Patrícia Orfila
é doutora em História Social e professora do Curso de Arquitetura e Urbanismo da UFT. É autora de “Modernidades Tardias no Cerrado. Arquitetura e Urbanismo na Formação de Palmas”.
 
O cotidiano da cidade capitalista é veloz, mesmo na pandemia, um amálgama de encontros e desencontros, modos de viver e palco de confrontos políticos e ideológicos, movidos pelo neoliberalismo econômico. Entretanto, para que essa cidade seja eficiente, alguém precisa varrer as ruas, limpar as casas, fazer a manutenção dos jardins, carregar o lixo e servir o café.
 
Para a especialista em estudos pós-coloniais Françoise Vergès e autora do livro “Um Feminismo Decolonial”, são as mulheres negras que “abrem” a cidade todos os dias, limpam os espaços para que o patriarcado e o capitalismo funcionem para benefício de alguns. A maioria do comércio e dos serviços que utilizamos diariamente funcionam ancorados numa estrutura racializada e marcada pelo gênero.
 
Em Palmas não é diferente, milhares de mulheres se deslocam da periferia para o centro da cidade, perdendo horas do seu dia apenas no deslocamento, antes mesmo do sol nascer, para garantir que os usuários dos espaços de consumo sejam recebidos em locais limpos, seguros e agradáveis.
 
Empregadas, diaristas e faxineiras cuidam da limpeza das casas, das crianças e dos idosos, para que seus empregadores possam trabalhar com tranquilidade e manter os seus corpos limpos e saudáveis, frequentando as academias de ginástica, salões de beleza, bares, clubes e restaurantes, sendo estes os plenos beneficiários do direito à cidade.
 
Ao final do dia, as proprietárias desses corpos invisíveis e exauridos, que exercem funções que prejudicam sua saúde, disputam um lugar no transporte público, onde passam longas horas até retornarem às suas casas.
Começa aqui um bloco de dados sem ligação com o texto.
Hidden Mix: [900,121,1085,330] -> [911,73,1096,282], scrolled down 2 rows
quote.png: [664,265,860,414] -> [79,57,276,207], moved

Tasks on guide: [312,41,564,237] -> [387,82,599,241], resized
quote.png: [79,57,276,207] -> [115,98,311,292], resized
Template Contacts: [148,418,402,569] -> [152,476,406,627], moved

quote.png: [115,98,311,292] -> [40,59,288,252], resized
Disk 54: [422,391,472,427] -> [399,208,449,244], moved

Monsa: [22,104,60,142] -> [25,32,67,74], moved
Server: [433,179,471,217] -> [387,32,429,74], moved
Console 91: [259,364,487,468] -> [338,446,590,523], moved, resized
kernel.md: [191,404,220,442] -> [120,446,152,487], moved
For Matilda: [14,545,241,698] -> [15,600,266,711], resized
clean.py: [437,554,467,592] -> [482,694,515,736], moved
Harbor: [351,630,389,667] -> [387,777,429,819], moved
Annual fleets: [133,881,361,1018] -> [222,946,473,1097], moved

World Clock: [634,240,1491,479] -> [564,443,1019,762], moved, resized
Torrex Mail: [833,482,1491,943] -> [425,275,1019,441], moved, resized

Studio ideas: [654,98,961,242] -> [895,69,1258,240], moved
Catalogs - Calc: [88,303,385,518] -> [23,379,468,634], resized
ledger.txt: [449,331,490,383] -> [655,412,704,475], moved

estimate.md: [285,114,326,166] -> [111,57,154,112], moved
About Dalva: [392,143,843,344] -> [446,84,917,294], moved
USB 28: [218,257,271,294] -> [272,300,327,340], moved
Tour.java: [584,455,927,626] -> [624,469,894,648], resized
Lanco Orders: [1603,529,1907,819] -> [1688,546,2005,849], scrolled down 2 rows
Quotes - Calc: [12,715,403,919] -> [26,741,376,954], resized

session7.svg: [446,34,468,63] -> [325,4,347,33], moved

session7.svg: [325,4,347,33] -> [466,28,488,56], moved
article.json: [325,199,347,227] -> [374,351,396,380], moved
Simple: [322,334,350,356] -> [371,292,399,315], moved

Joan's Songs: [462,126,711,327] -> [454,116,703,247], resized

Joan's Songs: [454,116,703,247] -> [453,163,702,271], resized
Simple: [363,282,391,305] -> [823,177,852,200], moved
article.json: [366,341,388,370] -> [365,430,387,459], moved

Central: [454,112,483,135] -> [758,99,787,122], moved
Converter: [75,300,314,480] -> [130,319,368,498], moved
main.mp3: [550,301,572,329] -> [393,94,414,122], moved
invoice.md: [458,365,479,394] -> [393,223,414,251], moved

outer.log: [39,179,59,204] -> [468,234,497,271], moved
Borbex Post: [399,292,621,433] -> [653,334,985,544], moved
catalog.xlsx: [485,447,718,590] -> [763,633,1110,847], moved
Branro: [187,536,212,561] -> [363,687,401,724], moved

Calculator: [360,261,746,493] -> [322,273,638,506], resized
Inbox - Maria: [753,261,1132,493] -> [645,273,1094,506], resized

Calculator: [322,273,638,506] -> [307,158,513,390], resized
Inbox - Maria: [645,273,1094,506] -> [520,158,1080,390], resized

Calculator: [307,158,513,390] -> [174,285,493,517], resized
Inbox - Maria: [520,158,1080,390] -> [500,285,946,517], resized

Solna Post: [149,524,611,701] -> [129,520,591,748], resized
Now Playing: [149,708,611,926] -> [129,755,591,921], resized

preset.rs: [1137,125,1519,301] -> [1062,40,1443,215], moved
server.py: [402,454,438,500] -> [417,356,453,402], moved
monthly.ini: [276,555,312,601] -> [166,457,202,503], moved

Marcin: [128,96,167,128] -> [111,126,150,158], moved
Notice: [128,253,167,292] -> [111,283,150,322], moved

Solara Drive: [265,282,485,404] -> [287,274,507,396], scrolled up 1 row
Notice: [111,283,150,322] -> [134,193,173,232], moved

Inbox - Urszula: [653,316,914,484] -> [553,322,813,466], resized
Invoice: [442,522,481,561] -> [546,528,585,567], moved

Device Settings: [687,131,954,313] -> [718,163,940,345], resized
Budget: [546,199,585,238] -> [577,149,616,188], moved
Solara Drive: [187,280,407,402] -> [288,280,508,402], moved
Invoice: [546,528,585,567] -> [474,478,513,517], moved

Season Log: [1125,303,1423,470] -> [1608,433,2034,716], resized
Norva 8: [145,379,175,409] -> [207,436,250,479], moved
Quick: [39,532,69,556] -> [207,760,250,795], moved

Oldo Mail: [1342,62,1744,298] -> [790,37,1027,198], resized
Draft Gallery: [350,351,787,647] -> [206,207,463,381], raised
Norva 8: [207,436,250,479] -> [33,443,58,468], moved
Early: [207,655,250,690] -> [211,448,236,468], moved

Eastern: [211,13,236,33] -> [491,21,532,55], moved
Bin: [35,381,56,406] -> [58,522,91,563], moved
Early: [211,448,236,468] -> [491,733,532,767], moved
Além da precarização de seus direitos, por exercerem um trabalho considerado não qualificado, tem baixa remuneração e, conforme demonstram as estatísticas nacionais, ainda estão entre as maiores vítimas de assédio e violência sexual, tanto nos locais de trabalho quanto no espaço público.
 
Com a epidemia de Covid-19 a realidade das mulheres racializadas (a autora emprega o termo para designar todas as mulheres que a colonialidade fabrica como “outras”, para discriminar, excluir, explorar, desprezar) apenas se agravou, tendo em vista que não estão inseridas nas políticas de confinamento, que abrangem somente uma parcela privilegiada da sociedade.
 
Logo, estão mais vulneráveis à contaminação, muitas trabalhando sem proteção, deixando seus filhos sozinhos, já que as escolas estão fechadas. Soma-se ao pacote de crueldade, o aumento da violência doméstica durante a pandemia.
 
Como podem constatar, raça, gênero e classe são categorias de análise indissociáveis e devem ser consideradas na sua interseccionalidade, se quisermos compreender de forma mais substantiva a lógica neoliberal. As mulheres negras são a base da estrutura econômica e a superexploração do seu trabalho garantem o funcionamento da engrenagem da estrutura capitalista. Cabe destacar que, não são e nunca foram prioridade nas pautas das políticas públicas, o que Vergè define como “o paradoxo aparente das vidas necessárias e invisibilizadas”.
 
Como estamos em período pré-eleitoral, é bom frisar que, debates sobre políticas públicas, que não assumam pautas antirracistas e anticapitalistas, ou seja, que não questionem o sistema de opressão racial marcada pelo gênero, que desconsiderem as condições do trabalho doméstico e a maternidade nessa estrutura patriarcal de superexploração estão fadados à repetição de padrões ou sistemas fechados de decisões que já deram provas suficientes de seu fracasso.
 
Quem limpa a cidade para que o patriarcado e o capitalismo continuem exercendo pleno domínio, permanece invisível e é essa dialética atroz de invisibilização que garante a continuidade da exploração. Quem limpa e cuida da cidade planejada tem gênero, raça e classe social, embora muitos de nós queiramos fechar os olhos para essa realidade quando somos servidos cotidianamente no conforto dos nossos privilégios.